Andy Coulson, former confidant of and advisor to the British prime minister, has been sentenced to 18 months in prison for phone hacking.
Coulson, denied sanctioning hacking as editor of The News of The World (NoTW) all through his eight-month trial but was convicted by the jury.
At the sentencing today, Mr Justice Saunders said the hacking of murdered teenager Milly Dowler's phone was "unforgivable".
David Cameron said his old friend's sentence showed that "no-one is above the law".
Asked about the outcome on a visit to Scotland, Cameron said: "Well, what it says is that it is right that justice should be done and no one is above the law, which is what I have always said."
Coulson, who was David Cameron's spin doctor until 2011, saw his former boss and love Rebekah Brooks acquitted of the same charge.
He arrived at court without his wife, Eloise.
His former NoTW colleagues Nevile Thurlbeck, James Weatherup and Greg Miskiw were also sentenced along with private investigator Glenn Mulcaire.
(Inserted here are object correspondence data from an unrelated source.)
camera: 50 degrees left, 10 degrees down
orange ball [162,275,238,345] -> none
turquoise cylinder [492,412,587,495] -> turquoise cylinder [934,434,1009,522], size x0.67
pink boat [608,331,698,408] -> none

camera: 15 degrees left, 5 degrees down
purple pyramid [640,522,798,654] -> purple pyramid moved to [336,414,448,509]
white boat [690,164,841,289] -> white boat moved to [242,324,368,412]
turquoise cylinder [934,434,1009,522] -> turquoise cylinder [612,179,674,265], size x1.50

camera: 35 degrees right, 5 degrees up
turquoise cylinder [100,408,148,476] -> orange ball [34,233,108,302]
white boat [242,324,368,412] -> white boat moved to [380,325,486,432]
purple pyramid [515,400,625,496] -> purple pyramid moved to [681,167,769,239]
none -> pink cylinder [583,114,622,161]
They had all admitted the offence before the trial began.
Coulson can expected to be released on licence halfway through his sentence after nine months. He could be released even earlier, if he is permitted to given a home detention curfew, where an electronic tag would confine him to his house.
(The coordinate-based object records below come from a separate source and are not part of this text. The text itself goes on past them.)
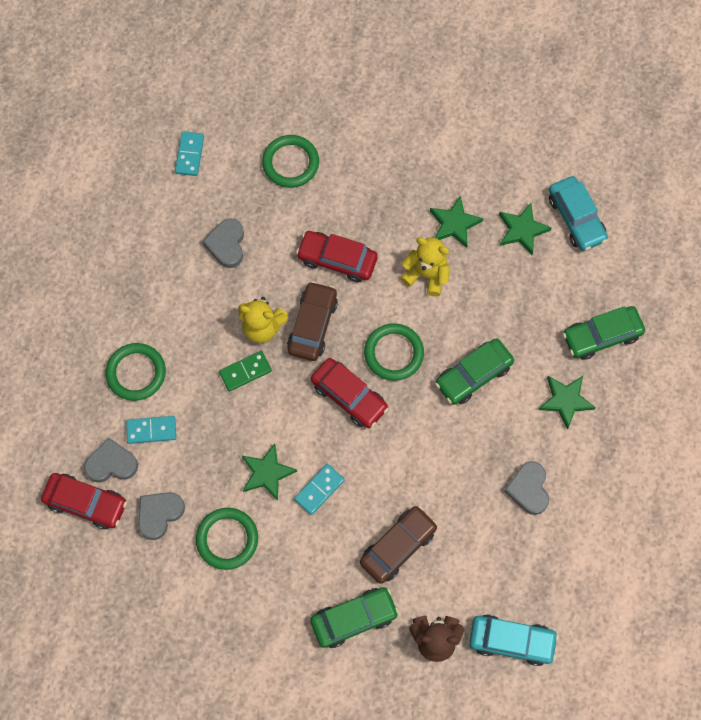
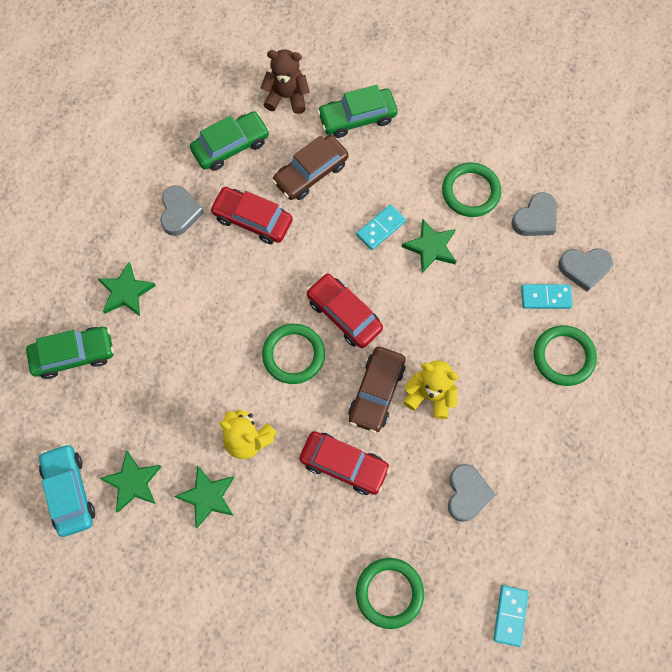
camera: 175 degrees left, 0 degrees up
red car [41,473,127,529] -> red car moved to [210,187,293,244]
green domino [219,351,272,392] -> none
green car [435,338,514,405] -> green car moved to [190,111,270,171]
turquoise car [469,614,559,666] -> none

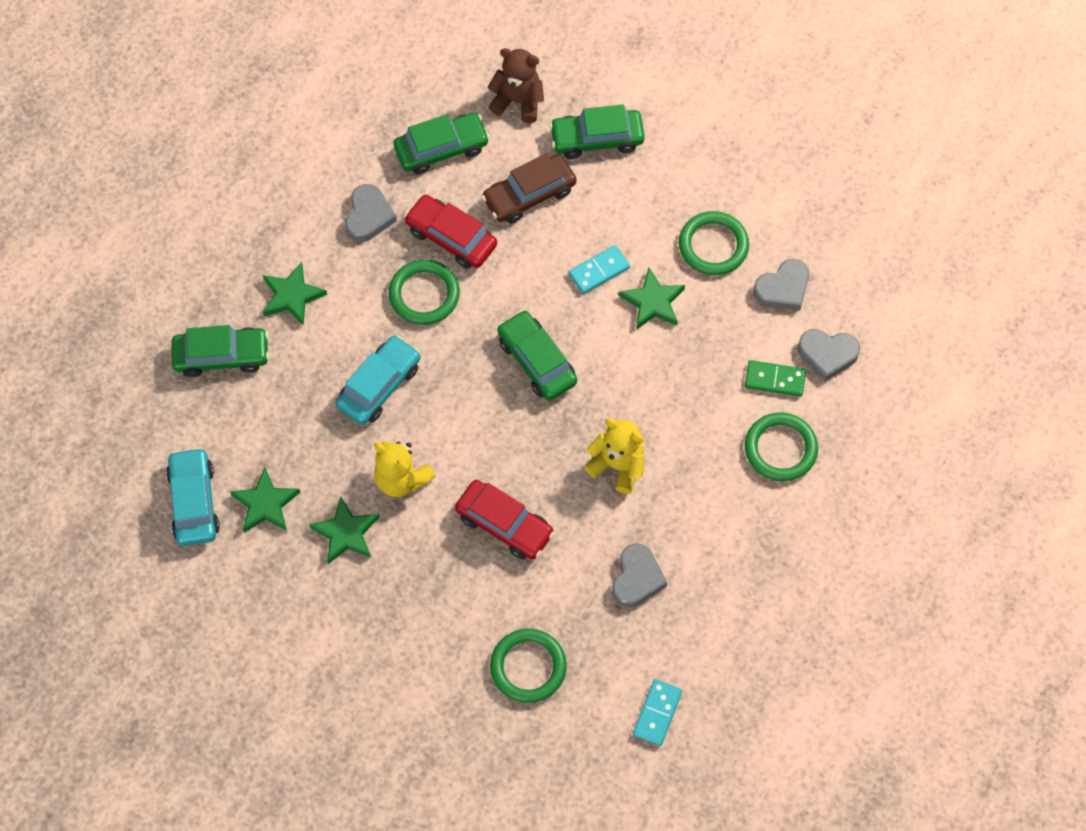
camera: 10 degrees right, 5 degrees down
green ring [262,324,325,384] -> green ring moved to [389,260,460,325]
red car [306,273,383,348] -> green car [497,310,577,401]
brown car [348,347,406,433] -> none
turquoise domino [521,284,572,309] -> green domino [745,360,806,397]
none -> turquoise car [335,335,420,425]

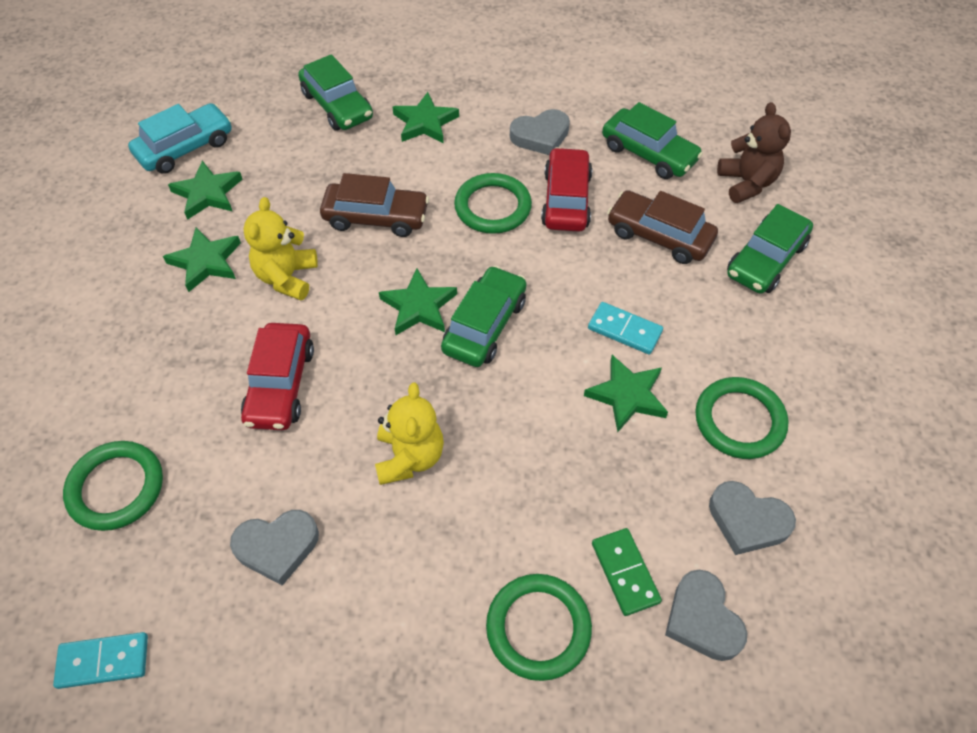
camera: 60 degrees right, 10 degrees down
turquoise car [335,335,420,425] -> brown car [320,173,429,237]
green car [549,105,645,159] -> green car turned 105 degrees counterclockwise [727,204,813,294]
none -> green star [379,268,457,335]

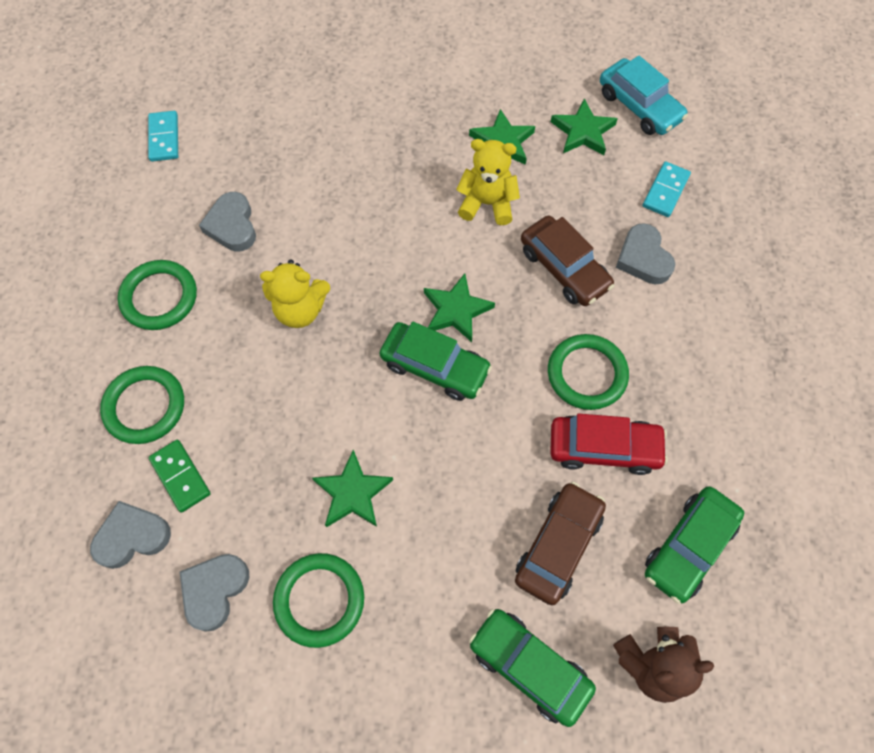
camera: 90 degrees right, 10 degrees up
green ring [63,441,163,531] -> green ring moved to [118,260,197,330]
red car [241,323,314,430] -> none
green car [298,54,373,131] -> none
brown car [320,173,429,237] -> brown car turned 45 degrees counterclockwise [521,216,615,306]
green star [393,92,459,143] -> none
grey heart [510,109,570,155] -> grey heart moved to [616,223,675,285]
turquoise domino [588,302,663,354] -> turquoise domino moved to [643,161,691,217]
green domino [592,528,662,616] -> green domino turned 75 degrees clockwise [149,440,211,513]

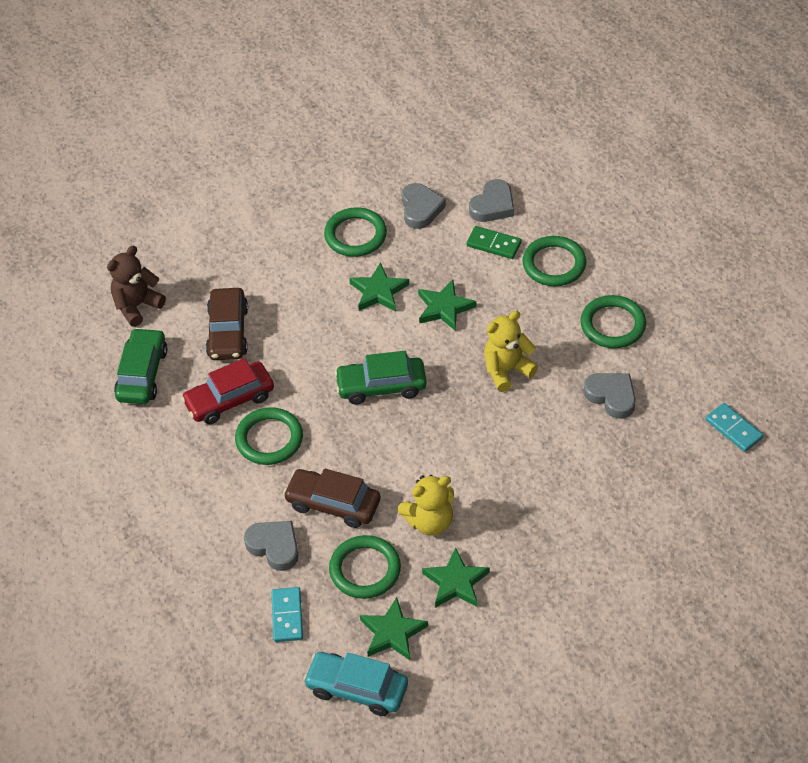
camera: 150 degrees right, 15 degrees down
green star [424,273,495,342] -> green star moved to [418,280,476,331]
green car [469,609,596,727] -> none
none -> green ring [329,535,401,599]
Miskiw and Thurlbeck were each sentenced to six months in jail.
Weatherup was jailed for four months, suspended for 12 months, and ordered to do 200 hours unpaid community work.
Mulcaire was jailed for six months, suspended for 12 months, and ordered to do 200 hours unpaid community work.
The judge told the defendants: "I do not accept ignorance of the law provides any mitigation.
"The laws of protection are given to the rich, famous and powerful as to all."
The judge said Coulson clearly thought it was necessary to use phone hacking to maintain the newspaper's "competitive edge".
And he said the delay in the NoTW telling police about the Milly Dowler voicemail in 2002 showed the motivation was to "take credit for finding her" and sell the maximum number of newspapers.
The judge said: "Mr Coulson has to take the major shame for the blame of phone hacking at the NoTW. He knew about it, he encouraged it when he should have stopped it."
He added: "There is a certain irony in seeing men who pride themselves on being distinguished investigative journalists, who have shed light in dark corners and forced others to reveal the truth, being unprepared to do the same for their own profession."
There was no reaction from Coulson as he was jailed.
Weatherup and Mulcaire both declined to comment as they left the courtroom.
The sentencings bring to an end one of the longest and most complicated trials in English legal history and a scandal that continues to reverberate across the press and Westminster.
Campaigners said the conclusion of the hacking trial was the inevitable consequence of a "colossal failure" which allowed criminal activities to "fester for many years" at the News of the World.
A spokesman for press reform group Hacked Off said: "No-one can take any pleasure from the sentences handed down today on News of the World journalists.
"But these sentences are the inevitable outcome of a colossal failure of corporate governance within News International that allowed a culture of criminal behaviour to fester for many years.
"It has taken far too long for the thousands of innocent victims of this industrial-scale criminal conspiracy to see its perpetrators brought to justice.
"It is only the beginning of the process. Those victims will insist that no stone is left unturned to get to the full truth of what happened - no matter how high up the scandal went."
He continued: "We now need a proper independent and effective press regulator that actually works for victims and the public in preventing this sort of institutional disregard for the rights of others."